India Inc shone bright at defence exposition

February 20th, 2008 - 1:03 pm ICT by admin  

By Vishnu Makhijani
New Delhi, Feb 20 (IANS) India Inc shone bright and clear at the just concluded international defence exposition here, sending out a clear message it was eager to manufacture military hardware comparable to the best in the world. In all fairness, it must be said some of the state-owned defence-manufacturing units, hitherto considered lumbering giants that were unable to innovate, also gave indications of pulling up their socks as they adjust to the new reality of competition in the defence production sector.

“I call this the second coming (after the liberalization of the economy). Today, you have the private players taking on the more established public sector,” said Lt. Gen (retd) S.S. Mehta, director general of event-organiser Confederation of Indian Industry (CII), the co-organisers of DEFEXPO-2008.

“The third coming will be when the public sector takes on the private sector,” he said explaining the evolution that has taken place since the first edition of the biennial exposition in 1999.

“Till about six years ago (when defence manufacturing was opened to the private sector, state-owned companies did not have any competition and did pretty much as they pleased. Now that there is competition, they are waking up to this and taking corrective measures.
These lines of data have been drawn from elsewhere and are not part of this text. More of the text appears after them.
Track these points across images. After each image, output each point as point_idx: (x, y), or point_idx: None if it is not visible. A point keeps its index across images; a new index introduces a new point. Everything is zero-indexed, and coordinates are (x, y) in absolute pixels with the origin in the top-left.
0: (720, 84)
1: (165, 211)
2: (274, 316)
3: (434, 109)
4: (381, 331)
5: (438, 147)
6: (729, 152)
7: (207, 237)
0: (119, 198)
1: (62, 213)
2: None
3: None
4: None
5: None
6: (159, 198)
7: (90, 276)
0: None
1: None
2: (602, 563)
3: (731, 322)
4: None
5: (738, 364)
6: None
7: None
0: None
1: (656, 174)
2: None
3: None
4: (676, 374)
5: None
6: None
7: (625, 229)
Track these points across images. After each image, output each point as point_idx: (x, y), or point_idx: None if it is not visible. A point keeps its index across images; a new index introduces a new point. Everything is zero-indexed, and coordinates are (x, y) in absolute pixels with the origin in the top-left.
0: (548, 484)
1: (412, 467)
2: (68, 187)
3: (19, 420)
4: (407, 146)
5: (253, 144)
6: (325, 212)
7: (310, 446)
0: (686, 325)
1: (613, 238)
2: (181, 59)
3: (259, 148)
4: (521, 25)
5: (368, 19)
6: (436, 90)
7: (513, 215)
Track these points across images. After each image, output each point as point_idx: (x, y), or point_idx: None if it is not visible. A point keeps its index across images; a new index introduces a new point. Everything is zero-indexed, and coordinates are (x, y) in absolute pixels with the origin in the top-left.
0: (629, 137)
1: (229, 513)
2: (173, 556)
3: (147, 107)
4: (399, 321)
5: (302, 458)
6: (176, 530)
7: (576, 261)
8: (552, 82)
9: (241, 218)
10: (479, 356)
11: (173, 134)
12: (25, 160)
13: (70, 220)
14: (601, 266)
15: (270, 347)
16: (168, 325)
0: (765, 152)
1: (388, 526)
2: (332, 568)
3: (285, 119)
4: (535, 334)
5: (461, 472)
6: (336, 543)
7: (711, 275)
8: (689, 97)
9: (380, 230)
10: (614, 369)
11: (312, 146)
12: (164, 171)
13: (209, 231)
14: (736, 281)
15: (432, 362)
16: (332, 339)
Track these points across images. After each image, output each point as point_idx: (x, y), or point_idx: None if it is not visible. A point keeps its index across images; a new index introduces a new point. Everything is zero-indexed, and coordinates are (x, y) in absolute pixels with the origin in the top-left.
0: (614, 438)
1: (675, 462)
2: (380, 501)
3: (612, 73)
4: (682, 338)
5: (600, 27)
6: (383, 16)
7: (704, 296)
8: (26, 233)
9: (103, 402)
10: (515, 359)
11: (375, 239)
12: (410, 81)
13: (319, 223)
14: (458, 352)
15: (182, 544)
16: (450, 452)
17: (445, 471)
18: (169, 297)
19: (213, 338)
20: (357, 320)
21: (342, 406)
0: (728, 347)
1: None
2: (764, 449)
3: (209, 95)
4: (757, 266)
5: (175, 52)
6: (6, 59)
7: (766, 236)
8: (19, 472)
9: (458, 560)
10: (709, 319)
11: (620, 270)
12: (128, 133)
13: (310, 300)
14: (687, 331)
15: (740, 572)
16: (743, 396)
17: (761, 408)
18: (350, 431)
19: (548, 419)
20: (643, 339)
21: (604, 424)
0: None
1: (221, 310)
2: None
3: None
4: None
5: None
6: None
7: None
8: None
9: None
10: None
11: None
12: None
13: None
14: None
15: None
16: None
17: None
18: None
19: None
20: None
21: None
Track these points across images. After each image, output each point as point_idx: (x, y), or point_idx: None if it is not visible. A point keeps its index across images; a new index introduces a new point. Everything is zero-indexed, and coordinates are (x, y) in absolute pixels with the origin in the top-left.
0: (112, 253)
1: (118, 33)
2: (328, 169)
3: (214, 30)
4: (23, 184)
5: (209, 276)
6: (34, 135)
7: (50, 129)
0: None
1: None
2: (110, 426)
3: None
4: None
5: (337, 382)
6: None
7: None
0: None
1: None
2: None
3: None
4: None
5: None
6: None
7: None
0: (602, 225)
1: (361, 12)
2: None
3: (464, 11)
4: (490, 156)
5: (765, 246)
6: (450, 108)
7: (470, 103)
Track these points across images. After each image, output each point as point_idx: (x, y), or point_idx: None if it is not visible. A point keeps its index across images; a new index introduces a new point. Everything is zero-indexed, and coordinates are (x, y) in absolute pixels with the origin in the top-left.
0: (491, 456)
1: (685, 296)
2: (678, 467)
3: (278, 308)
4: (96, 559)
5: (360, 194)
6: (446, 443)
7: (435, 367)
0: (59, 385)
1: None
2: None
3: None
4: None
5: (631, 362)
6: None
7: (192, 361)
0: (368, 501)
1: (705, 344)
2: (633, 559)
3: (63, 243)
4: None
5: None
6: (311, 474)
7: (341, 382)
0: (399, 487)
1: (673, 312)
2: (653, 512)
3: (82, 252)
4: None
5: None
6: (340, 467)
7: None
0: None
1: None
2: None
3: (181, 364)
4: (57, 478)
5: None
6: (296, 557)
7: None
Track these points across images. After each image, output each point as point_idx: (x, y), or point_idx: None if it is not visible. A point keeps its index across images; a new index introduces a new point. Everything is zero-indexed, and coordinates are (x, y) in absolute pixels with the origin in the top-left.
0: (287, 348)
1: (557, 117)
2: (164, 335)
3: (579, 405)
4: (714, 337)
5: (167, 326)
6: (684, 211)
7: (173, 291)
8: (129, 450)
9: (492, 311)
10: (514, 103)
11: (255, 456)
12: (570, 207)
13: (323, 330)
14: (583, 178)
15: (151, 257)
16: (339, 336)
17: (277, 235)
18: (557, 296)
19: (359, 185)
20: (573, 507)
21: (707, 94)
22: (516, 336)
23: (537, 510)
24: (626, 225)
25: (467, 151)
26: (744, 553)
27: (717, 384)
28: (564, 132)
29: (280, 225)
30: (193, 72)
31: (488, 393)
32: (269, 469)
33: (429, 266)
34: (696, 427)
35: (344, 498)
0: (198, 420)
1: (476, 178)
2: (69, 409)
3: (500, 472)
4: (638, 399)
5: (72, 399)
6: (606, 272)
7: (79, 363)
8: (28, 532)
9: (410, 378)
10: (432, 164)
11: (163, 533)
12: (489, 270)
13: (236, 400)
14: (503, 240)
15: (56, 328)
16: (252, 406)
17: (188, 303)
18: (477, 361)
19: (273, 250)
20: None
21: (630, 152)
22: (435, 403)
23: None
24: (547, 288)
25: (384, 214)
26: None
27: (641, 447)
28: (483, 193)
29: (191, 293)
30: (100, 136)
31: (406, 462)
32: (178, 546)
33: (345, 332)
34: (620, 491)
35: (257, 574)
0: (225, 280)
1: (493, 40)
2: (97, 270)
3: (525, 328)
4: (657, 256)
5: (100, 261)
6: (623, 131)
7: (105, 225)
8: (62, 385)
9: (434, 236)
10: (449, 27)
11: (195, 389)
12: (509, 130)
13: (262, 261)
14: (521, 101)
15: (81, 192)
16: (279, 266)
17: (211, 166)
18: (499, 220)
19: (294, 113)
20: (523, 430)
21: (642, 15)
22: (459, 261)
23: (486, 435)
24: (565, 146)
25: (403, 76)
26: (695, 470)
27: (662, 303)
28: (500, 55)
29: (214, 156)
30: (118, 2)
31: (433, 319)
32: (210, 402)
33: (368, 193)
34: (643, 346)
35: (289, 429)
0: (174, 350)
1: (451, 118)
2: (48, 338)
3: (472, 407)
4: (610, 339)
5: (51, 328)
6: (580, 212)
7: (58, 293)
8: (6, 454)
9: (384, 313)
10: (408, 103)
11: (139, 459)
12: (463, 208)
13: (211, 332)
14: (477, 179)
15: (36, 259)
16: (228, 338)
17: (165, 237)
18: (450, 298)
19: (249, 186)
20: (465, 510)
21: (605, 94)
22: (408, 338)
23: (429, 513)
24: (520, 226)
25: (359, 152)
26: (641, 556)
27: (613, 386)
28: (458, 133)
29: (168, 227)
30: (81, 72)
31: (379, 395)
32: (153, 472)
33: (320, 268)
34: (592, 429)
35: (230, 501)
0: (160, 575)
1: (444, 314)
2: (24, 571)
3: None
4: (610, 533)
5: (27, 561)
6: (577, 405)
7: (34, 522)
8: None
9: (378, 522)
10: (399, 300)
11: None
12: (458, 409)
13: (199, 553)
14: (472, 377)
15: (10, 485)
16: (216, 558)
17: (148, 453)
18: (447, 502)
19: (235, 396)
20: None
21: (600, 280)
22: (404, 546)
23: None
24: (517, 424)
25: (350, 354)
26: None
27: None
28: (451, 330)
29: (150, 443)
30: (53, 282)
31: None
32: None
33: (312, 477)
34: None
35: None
“In the not too distant future, the public sector units, who have the distinct advantage of possessing massive infrastructure, will begin giving the private a run for their money. That’s when an event like DEFEXPO will have arrived,” Mehta contended.

But, in a way, the event has already arrived - as was quite evident from the foreign participation at the four-day event that concluded Tuesday. Most major foreign manufacturers or companies were represented at the exhibition.

“That’s an indication that if you are a serious player in the market, and if you’re serious about India, you can’t afford to stay away from DEFEXPO,” Mehta reasoned.

Converted into figures, what this means is that the Indian armed forces intend to purchase equipment worth Rs.155 billion (nearly $4 billion) from abroad over the next five years. Thus, while foreign participation at 273 from 30 countries far outnumbered the 202 domestic participants, there were also clear indications of the new realities of the Indian arms market.

Not surprisingly, the US pavilion featured 46 companies, making it the largest single block from abroad and reflective of the growing warmth between New Delhi and Washington.

In sharp contrast, Russia, which is still India’s largest arms supplier, had a rather small pavilion that was half the size of Italy, with whom India has almost negligent military trade.

Then, Israel, which has emerged as India’s second largest armaments supplier, had an expectedly grand display as it showcased an array of weapons and equipment to the large numbers of armed forces officers who flocked to the display.

Statistically, DEFEXPO-2008 could be considered a roaring success with 40,000 business visitors against an anticipated 32,000. This was a considerable improvement from the 24,500 visitors at the 2006 edition or 5,000 at the inaugural event in 1999.

Twenty agreements were signed on the first days of the event “and many more are in the pipeline”, Mehta said. In addition, 1,200 business queries were also received.

“Don’t look upon DEFEXPO as a business generating venture. It’s meant for the foreign participants to showcase the best of what they have to offer and for our companies to showcase what they have,” Mehta said.

“Contacts are made, these are followed up and business is eventually generated. But don’t expect this to happen instantly.”